• **GOAL OF THE EXERCISE**
Verbatim copy, images excluded: write out each record shown below.

• **LISTED ENTRIES**
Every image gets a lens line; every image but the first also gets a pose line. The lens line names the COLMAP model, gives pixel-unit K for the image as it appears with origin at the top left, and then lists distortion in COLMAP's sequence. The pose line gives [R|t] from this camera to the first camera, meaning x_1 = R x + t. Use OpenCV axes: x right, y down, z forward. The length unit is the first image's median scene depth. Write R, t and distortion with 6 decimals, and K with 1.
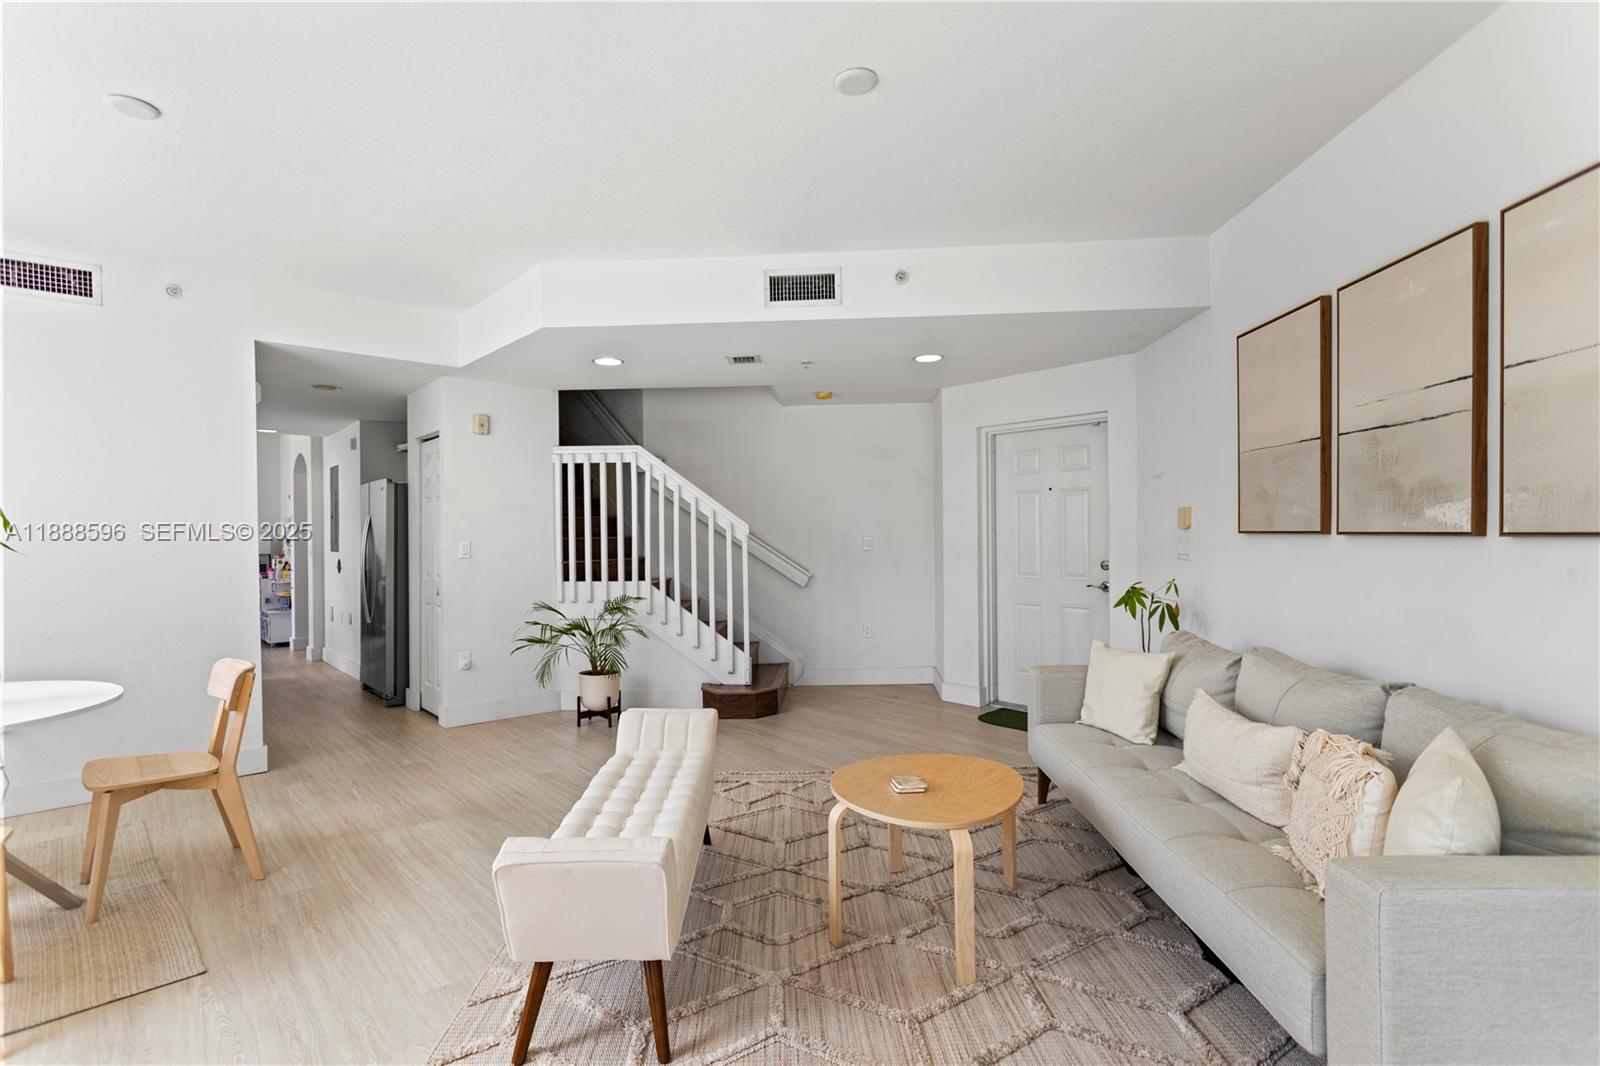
lens RADIAL K [[762.5, 0, 775.5], [0, 762.5, 539.5], [0, 0, 1]] dist [0.002545, 0.000979]
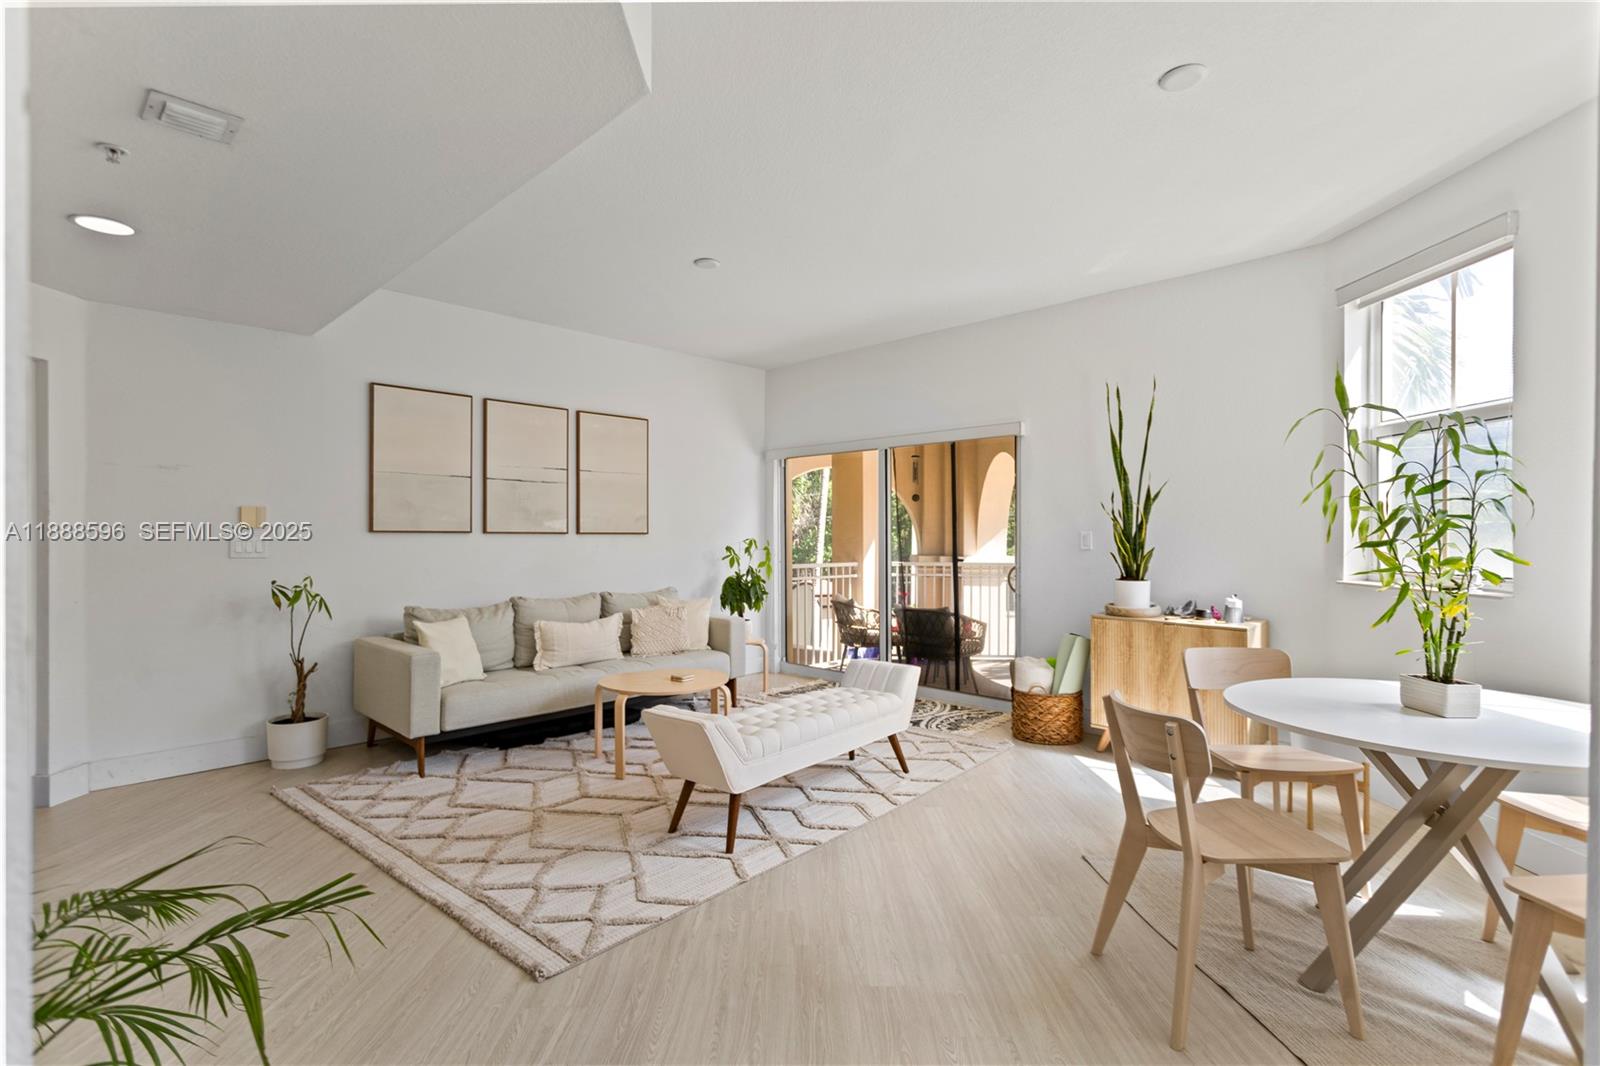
lens RADIAL K [[761.2, 0, 796.8], [0, 761.2, 535.1], [0, 0, 1]] dist [-0.000403, 0.000324]
pose [[-0.760471, 0.007250, 0.649332, -0.558046], [0.009485, 0.999955, -0.000055, 0.003087], [-0.649303, 0.006117, -0.760505, 1.054962]]
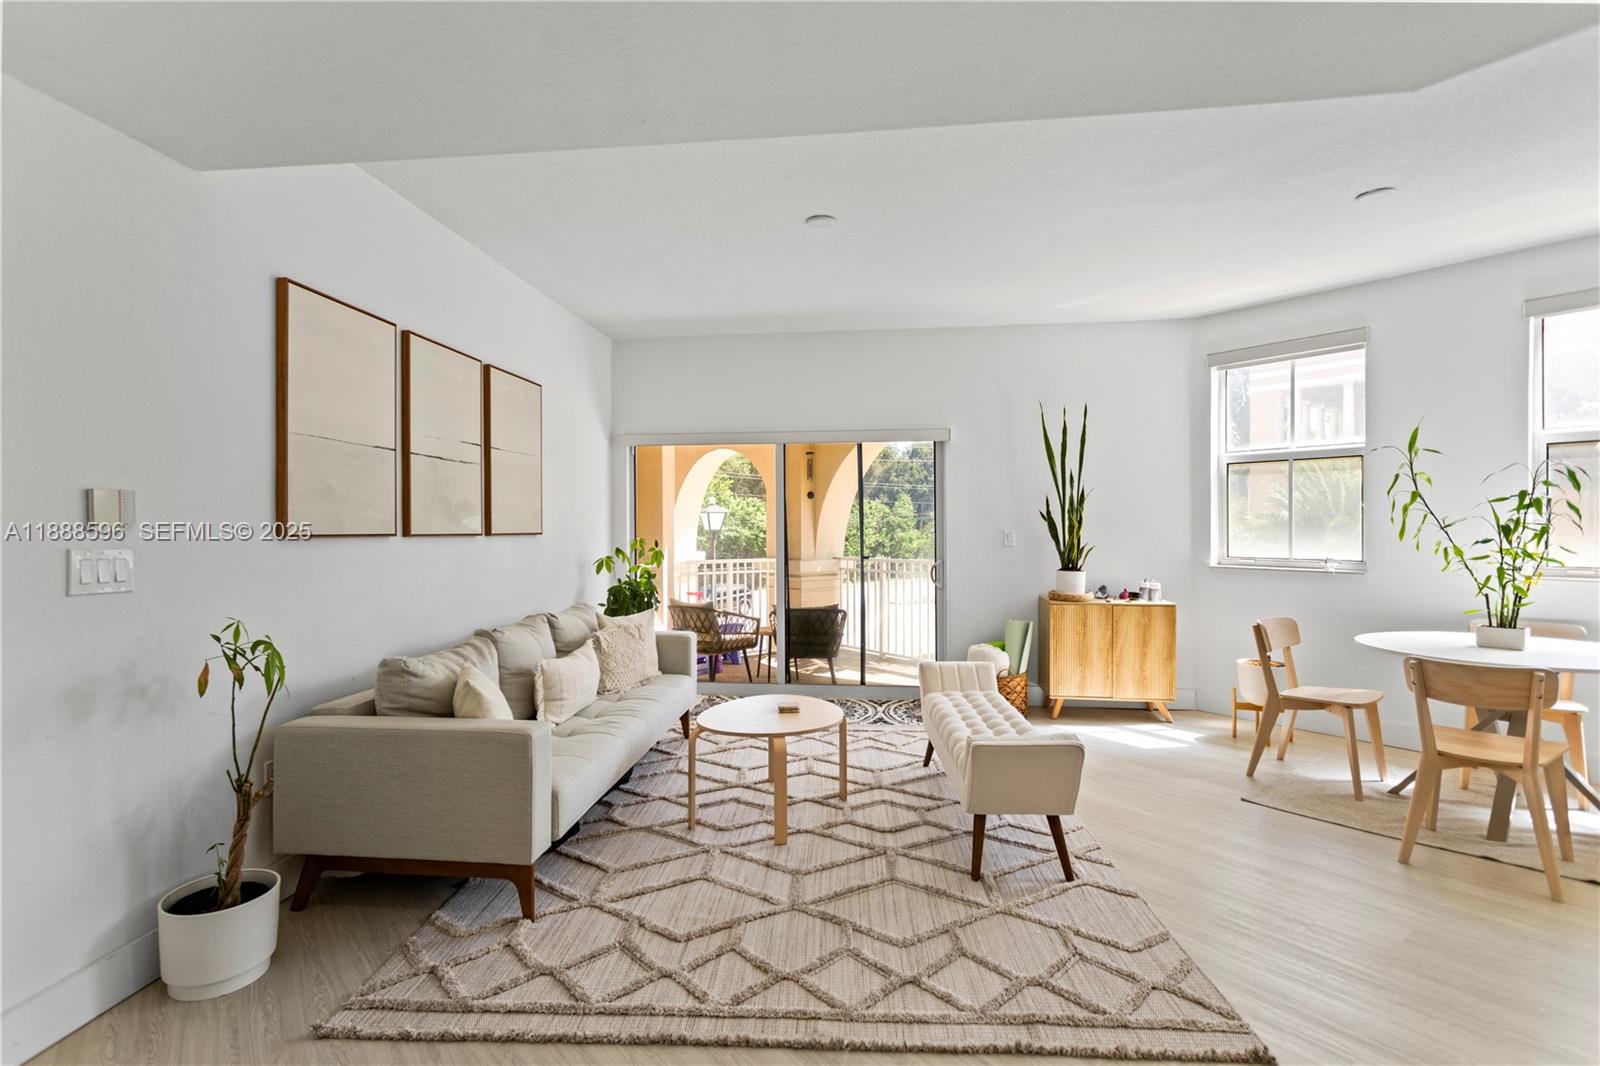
lens RADIAL K [[771.8, 0, 787.1], [0, 771.8, 526.0], [0, 0, 1]] dist [0.000407, 0.000043]
pose [[-0.998731, 0.011573, 0.049007, 0.049488], [0.011851, 0.999915, 0.005383, -0.012505], [-0.048940, 0.005957, -0.998784, 1.209076]]
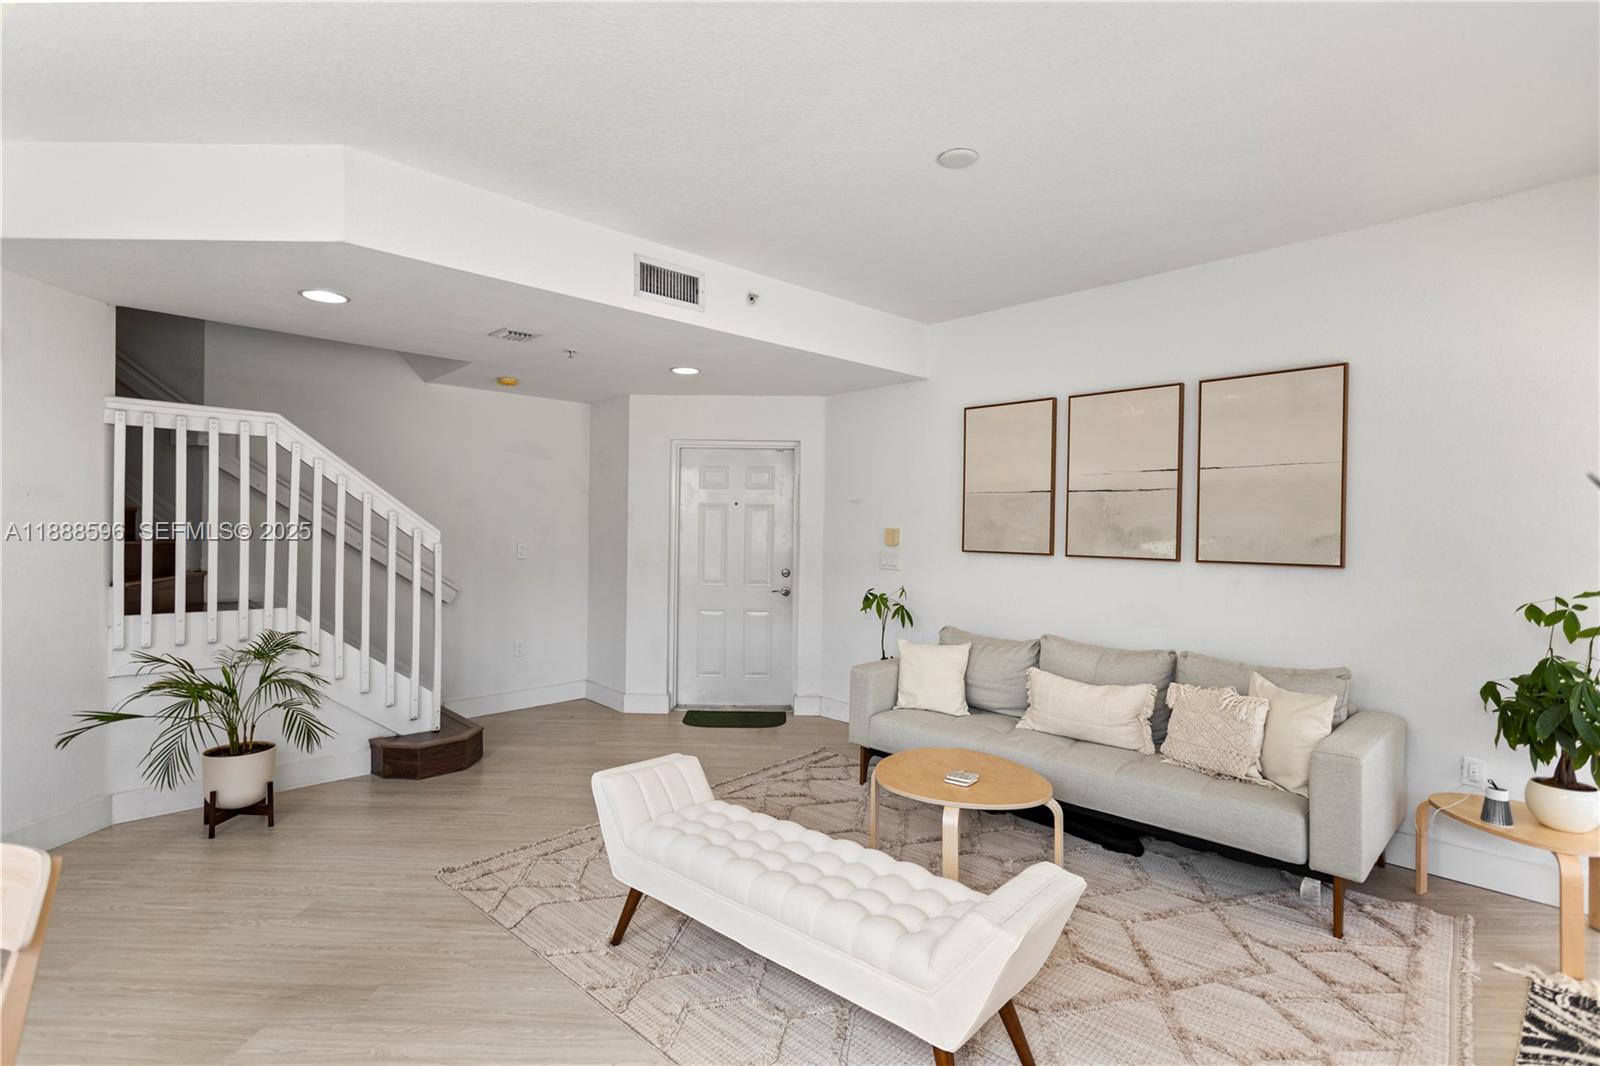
lens RADIAL K [[773.7, 0, 794.6], [0, 773.7, 536.6], [0, 0, 1]] dist [-0.001660, 0.000645]
pose [[0.675497, 0.012782, 0.737252, -0.428671], [-0.015854, 0.999870, -0.002809, -0.018545], [-0.737192, -0.009790, 0.675612, 0.197415]]
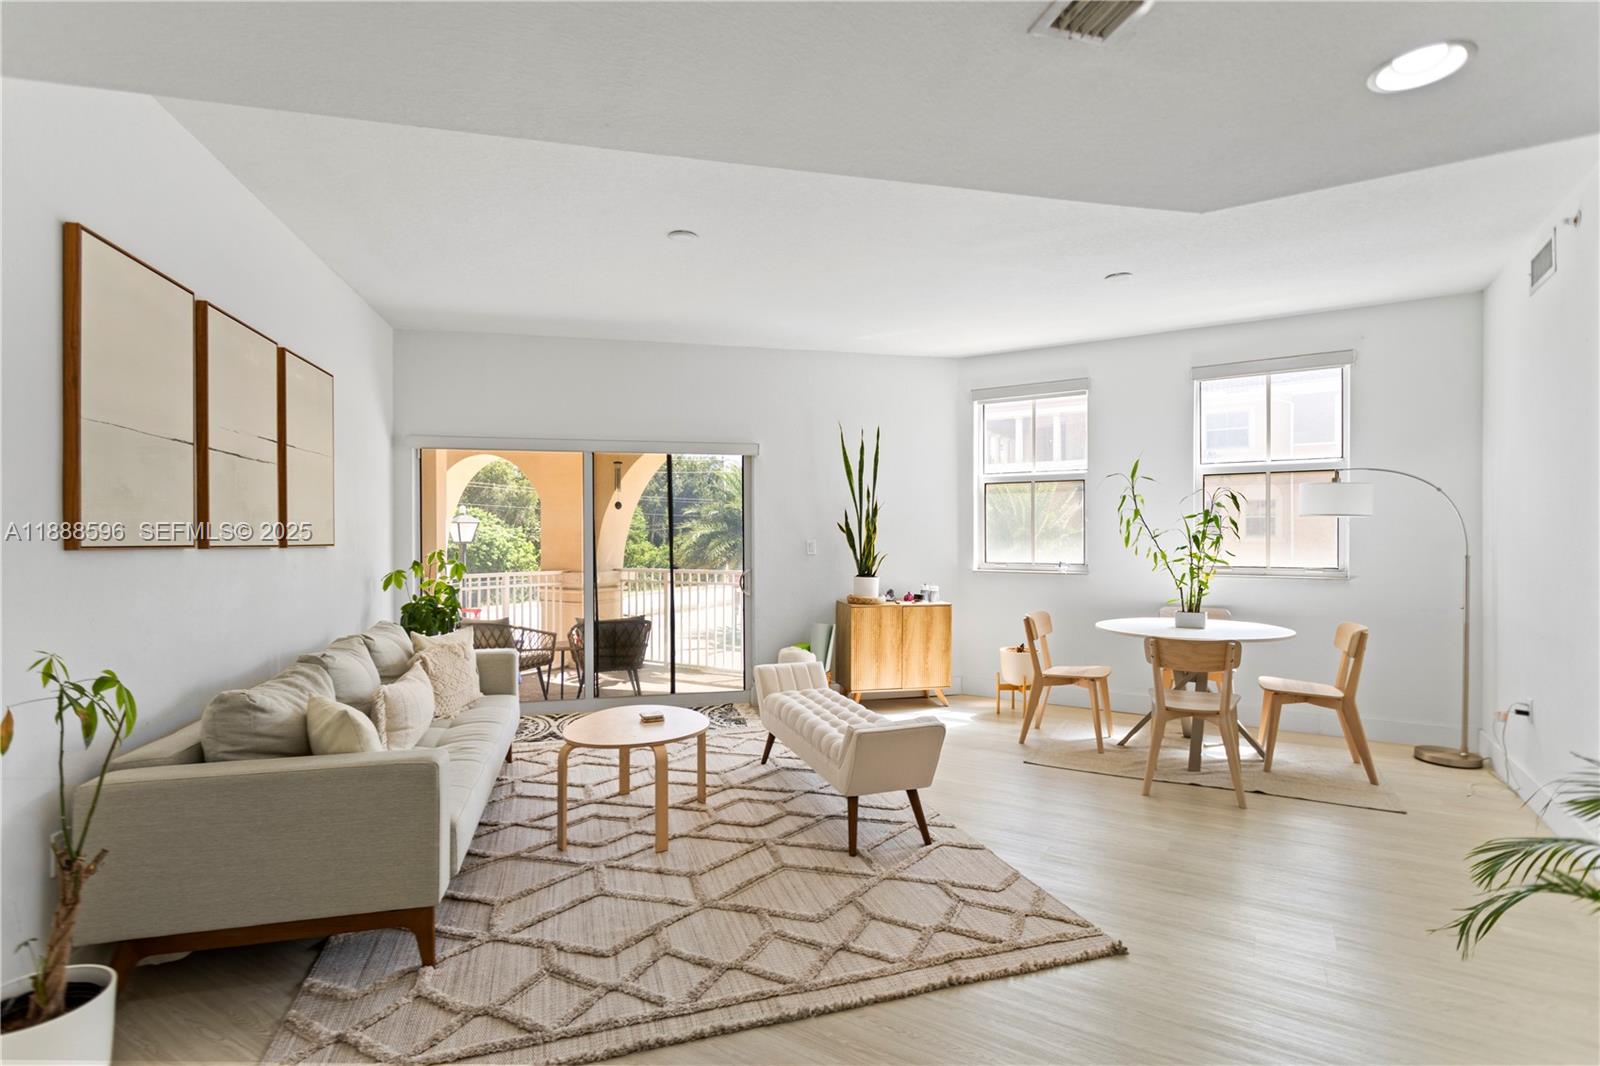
lens RADIAL K [[773.7, 0, 794.6], [0, 773.7, 536.6], [0, 0, 1]] dist [-0.001660, 0.000645]
pose [[-0.951398, 0.011793, -0.307737, 0.177891], [0.009803, 0.999920, 0.008012, -0.012495], [0.307807, 0.004606, -0.951438, 1.219737]]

• **FINAL ANSWER**
Every image gets a lens line; every image but the first also gets a pose line. The lens line names the COLMAP model, gives pixel-unit K for the image as it appears with origin at the top left, and then lists distortion in COLMAP's sequence. The pose line gives [R|t] from this camera to the first camera, meaning x_1 = R x + t. Use OpenCV axes: x right, y down, z forward. The length unit is the first image's median scene depth. Write R, t and distortion with 6 decimals, and K with 1.
lens RADIAL K [[762.5, 0, 775.5], [0, 762.5, 539.5], [0, 0, 1]] dist [0.002545, 0.000979]
lens RADIAL K [[761.2, 0, 796.8], [0, 761.2, 535.1], [0, 0, 1]] dist [-0.000403, 0.000324]
pose [[-0.760471, 0.007250, 0.649332, -0.558046], [0.009485, 0.999955, -0.000055, 0.003087], [-0.649303, 0.006117, -0.760505, 1.054962]]
lens RADIAL K [[771.8, 0, 787.1], [0, 771.8, 526.0], [0, 0, 1]] dist [0.000407, 0.000043]
pose [[-0.998731, 0.011573, 0.049007, 0.049488], [0.011851, 0.999915, 0.005383, -0.012505], [-0.048940, 0.005957, -0.998784, 1.209076]]
lens RADIAL K [[773.7, 0, 794.6], [0, 773.7, 536.6], [0, 0, 1]] dist [-0.001660, 0.000645]
pose [[0.675497, 0.012782, 0.737252, -0.428671], [-0.015854, 0.999870, -0.002809, -0.018545], [-0.737192, -0.009790, 0.675612, 0.197415]]
lens RADIAL K [[773.7, 0, 794.6], [0, 773.7, 536.6], [0, 0, 1]] dist [-0.001660, 0.000645]
pose [[-0.951398, 0.011793, -0.307737, 0.177891], [0.009803, 0.999920, 0.008012, -0.012495], [0.307807, 0.004606, -0.951438, 1.219737]]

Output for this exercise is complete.